Traders Pull $4.3 Billion In Bitcoin From Exchanges
Traders and investors are turning to alternative options for fund accumulation
A huge amount of Bitcoin is actively being removed from exchanges by traders and investors, according to the most recent glass node data. As the project suggests, March became the fourth straight month in which exchanges lost about 100,000 BTC.
Series of currency outflows
Beginning in late 2021, traders and investors were actively withdrawing funds from exchanges as confidence in centralized exchanges fell significantly and the market slowly entered the accumulation phase.
Aggregate outflows of currencies of this magnitude have only been observed on a handful of occasions in history, most of them after the March 2020 liquidity crisis.

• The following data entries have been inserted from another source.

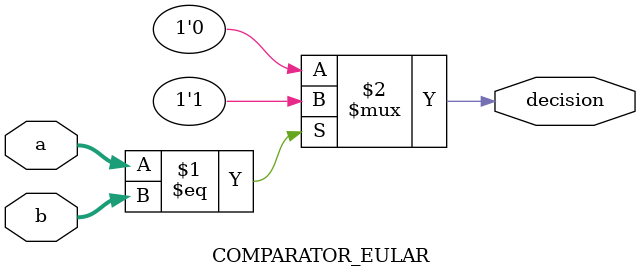
<source format=v>
module COMPARATOR_EULAR(a,b,decision);

parameter Size = 6;

input [Size-1:0]a;
input [Size-1:0]b;
output decision;

assign decision = (a == b)? 1'b1 : 1'b0;

endmodule
</source>
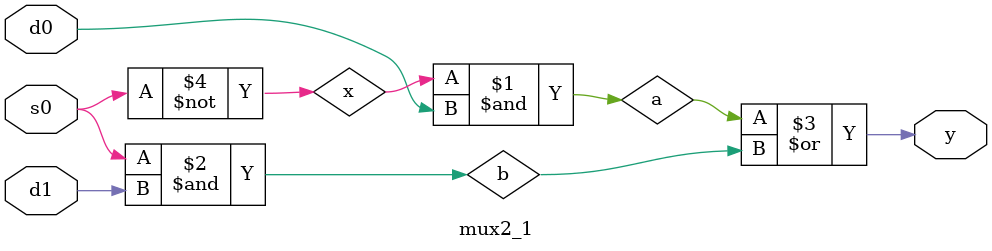
<source format=v>
module mux2_1(
  input d0,d1,s0,  
  output y);
  wire x,a,b;   
  not (x,s0);
  and (a,x,d0);
  and (b,s0,d1);
  or (y,a,b);
endmodule

</source>
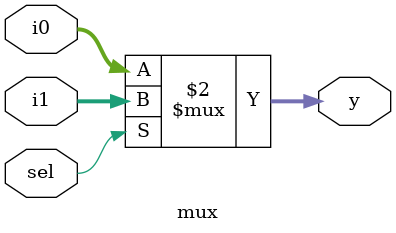
<source format=v>
module mux(
    input wire [31:0] i0,
    input wire [31:0] i1,
    input wire sel,
    output wire [31:0] y
);

    // Assignments
    assign y = (sel == 1'b1) ? i1 : i0;
endmodule
</source>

— glassnode (@glassnode) Apr 4, 2022
By early January, Bitcoin had already lost nearly 40% of its value since hitting its all-time high. At that time, Bitcoin whales reportedly started accumulating new coins in their wallets by purchasing new assets on centralized exchanges and moving them into their non-custodial wallets.
With an intensified accumulation and supply elimination from trading platforms, Bitcoin could fall victim to a supply shock in the future in the event of strong demand from private or institutional traders.
Investors lose confidence
Another cause fueling large outflows from exchanges is tied to the array of restrictions and account bans on major exchanges like Kraken or even Binance. The Kraken CEO urged users to withdraw their assets from exchange-controlled wallets to avoid trading or withdrawal restrictions, which the exchange management team cannot control due to the regulators of the countries in which they are based.
While large investors prefer wallets over trading platforms, smaller market participants move their funds to decentralized trading platforms that can avoid third-party sanctions or regulations.